Troubleshooting
When a large list of hashes is provided VTTL may delay for an extended period of time, eating CPU, before providing additional prompts. This is because it is sorting through vtlist.txt to ensure there is not a mix of domains/IP and hashes as these can't be combined in spreadsheet mode.
Another possibility is that a CSV file was provided to combine with. VTTL will index the CSV before begining lookups, which will take time. If it seems to be taking a long time then confirm that the CSV has both carriage return and line feed. Without both the script thinks the whole file is one line, which causes problems.
This behavior also occurs when using feeds, as those need to be loaded into memory for comparison. Loading large amounts of intel is slow, but scanning is typically fast once loaded. Feeds can be disabled via the INI settings:
MalwareFeed=False
AttackerFeed=False
MultiFeed=False
ProxyFeed=False
Adding URIs to the watchlist from intel feeds adds overhead if there are a lot of URIs. To disable set the following value in vttl.ini:
WatchIntelURLs=False
Ensure you have properly configured the fallback methods described in the Documentation.

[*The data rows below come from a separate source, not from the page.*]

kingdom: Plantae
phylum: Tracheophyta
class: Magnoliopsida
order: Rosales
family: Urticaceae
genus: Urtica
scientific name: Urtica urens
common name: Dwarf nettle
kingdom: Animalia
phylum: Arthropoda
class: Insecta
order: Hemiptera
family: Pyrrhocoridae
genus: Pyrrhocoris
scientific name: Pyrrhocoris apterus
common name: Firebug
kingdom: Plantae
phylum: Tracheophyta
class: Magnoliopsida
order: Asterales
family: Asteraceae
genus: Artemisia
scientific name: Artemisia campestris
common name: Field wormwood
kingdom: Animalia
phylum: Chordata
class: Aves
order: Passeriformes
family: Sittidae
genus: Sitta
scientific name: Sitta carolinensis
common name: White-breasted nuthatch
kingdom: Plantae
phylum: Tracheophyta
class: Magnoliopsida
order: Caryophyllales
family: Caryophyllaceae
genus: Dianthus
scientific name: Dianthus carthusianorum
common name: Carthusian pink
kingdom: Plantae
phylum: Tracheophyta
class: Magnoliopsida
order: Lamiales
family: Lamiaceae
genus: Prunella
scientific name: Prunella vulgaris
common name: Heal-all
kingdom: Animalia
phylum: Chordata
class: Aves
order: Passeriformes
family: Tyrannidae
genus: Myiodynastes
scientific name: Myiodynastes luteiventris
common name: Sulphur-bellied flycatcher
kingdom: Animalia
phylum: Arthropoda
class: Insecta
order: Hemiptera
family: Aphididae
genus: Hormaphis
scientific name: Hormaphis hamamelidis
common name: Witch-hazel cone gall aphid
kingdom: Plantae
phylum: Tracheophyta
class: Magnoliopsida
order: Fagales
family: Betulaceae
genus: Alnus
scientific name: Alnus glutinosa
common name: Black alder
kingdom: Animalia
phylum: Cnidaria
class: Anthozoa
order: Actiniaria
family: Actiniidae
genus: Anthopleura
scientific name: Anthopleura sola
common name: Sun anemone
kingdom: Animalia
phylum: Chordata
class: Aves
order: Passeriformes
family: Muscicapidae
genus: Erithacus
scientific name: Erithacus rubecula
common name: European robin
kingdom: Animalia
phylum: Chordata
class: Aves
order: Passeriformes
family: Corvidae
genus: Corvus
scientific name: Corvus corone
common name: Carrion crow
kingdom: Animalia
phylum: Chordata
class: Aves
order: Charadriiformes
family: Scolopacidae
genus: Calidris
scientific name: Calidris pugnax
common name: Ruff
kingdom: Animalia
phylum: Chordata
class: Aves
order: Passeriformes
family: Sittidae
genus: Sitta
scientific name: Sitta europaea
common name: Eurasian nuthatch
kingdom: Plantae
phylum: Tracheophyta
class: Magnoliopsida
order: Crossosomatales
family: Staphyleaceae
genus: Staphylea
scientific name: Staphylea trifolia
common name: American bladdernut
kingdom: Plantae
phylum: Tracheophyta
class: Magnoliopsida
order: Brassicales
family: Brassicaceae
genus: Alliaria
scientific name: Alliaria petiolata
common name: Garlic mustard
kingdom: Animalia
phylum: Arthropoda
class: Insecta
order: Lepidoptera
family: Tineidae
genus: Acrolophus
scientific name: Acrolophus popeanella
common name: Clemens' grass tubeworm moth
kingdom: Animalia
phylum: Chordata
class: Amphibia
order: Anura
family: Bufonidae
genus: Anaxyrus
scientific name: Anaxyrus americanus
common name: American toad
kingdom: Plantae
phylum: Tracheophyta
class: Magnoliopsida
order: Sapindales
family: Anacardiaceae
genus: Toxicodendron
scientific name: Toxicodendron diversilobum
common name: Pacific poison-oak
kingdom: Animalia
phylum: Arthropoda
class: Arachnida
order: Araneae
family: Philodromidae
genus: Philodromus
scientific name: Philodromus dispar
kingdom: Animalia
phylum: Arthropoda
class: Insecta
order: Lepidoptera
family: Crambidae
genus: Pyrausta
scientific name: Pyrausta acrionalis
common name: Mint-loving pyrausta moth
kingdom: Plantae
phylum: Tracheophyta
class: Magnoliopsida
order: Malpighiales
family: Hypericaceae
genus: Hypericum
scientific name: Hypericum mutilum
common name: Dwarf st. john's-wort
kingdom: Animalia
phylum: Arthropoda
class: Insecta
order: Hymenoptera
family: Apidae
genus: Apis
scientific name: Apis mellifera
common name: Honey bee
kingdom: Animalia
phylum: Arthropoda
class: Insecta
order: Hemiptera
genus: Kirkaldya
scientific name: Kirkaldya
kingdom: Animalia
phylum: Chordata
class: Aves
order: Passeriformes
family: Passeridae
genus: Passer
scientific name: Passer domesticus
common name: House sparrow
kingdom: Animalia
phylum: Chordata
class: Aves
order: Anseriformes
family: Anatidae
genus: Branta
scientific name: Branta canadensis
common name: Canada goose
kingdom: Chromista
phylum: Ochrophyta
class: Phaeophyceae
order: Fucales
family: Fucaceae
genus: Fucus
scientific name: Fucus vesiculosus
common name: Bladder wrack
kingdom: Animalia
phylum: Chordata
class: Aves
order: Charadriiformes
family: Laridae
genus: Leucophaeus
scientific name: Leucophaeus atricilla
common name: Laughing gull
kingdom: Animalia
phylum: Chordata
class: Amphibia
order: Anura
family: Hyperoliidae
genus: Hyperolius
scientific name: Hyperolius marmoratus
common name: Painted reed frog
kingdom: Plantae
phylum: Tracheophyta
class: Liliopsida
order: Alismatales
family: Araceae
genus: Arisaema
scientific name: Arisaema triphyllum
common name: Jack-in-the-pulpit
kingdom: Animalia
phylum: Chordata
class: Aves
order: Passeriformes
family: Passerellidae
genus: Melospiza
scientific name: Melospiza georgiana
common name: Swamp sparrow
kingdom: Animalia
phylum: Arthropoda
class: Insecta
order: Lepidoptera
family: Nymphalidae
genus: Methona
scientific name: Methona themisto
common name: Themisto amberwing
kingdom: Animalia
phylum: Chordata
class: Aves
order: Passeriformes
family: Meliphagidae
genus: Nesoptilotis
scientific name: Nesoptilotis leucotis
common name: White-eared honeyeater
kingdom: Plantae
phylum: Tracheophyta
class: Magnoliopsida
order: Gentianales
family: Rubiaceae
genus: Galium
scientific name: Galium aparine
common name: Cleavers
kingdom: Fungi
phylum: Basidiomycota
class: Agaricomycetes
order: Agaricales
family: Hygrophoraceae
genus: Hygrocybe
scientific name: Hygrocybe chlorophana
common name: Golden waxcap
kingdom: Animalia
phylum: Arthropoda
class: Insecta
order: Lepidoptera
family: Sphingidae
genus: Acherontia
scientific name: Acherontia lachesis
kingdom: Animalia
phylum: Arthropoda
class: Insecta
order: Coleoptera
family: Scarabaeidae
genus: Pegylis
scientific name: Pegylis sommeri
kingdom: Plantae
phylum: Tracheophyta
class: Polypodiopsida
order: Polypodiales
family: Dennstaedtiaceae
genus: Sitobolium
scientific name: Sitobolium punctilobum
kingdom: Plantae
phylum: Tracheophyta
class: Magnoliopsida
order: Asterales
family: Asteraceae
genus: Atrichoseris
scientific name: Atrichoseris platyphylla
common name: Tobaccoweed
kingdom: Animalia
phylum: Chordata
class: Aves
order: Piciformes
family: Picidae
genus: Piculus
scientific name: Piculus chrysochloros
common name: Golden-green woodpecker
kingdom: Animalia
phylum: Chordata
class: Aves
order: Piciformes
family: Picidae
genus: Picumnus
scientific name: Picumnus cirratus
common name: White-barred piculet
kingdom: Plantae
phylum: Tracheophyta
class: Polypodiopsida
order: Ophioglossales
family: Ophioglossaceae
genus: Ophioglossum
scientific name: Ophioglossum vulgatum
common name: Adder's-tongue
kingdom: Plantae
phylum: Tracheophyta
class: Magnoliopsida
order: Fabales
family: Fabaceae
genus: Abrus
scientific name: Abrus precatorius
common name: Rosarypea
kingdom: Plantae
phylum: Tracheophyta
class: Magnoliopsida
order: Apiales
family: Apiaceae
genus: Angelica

When VTTL pulls items from local cache it may not delay/sleep in between each hash lookup. So if multiple hashes in a row are located within cache then VTTL will utilize CPU continuously until a hash is encountered that is not located within the cache.
The following error is displayed:
This can occur when the wrong path is specified for the database. If it is set to a hard coded path such as follows make sure the path exists:
database_location=c:\vttl\vttl.db
In the example above, if the folder c:\vttl does not exist the error will be generated as the database can't be created/accessed. Remove the folder path to have the database created in the current directory:
database_location=vttl.db
This can also occur when the SQLite driver is not properly installed. Open Control Panel > Administrative Tools > Data Sources (ODBC). Click the Drivers tab in the ODBC Data Source Administrator.
Ensure that the SQLite3 ODBC Driver shows up exactly as shown in the screenshot above. If it is missing the "3" after SQLite then you need to uninstall and reinstall the SQLite ODBC driver.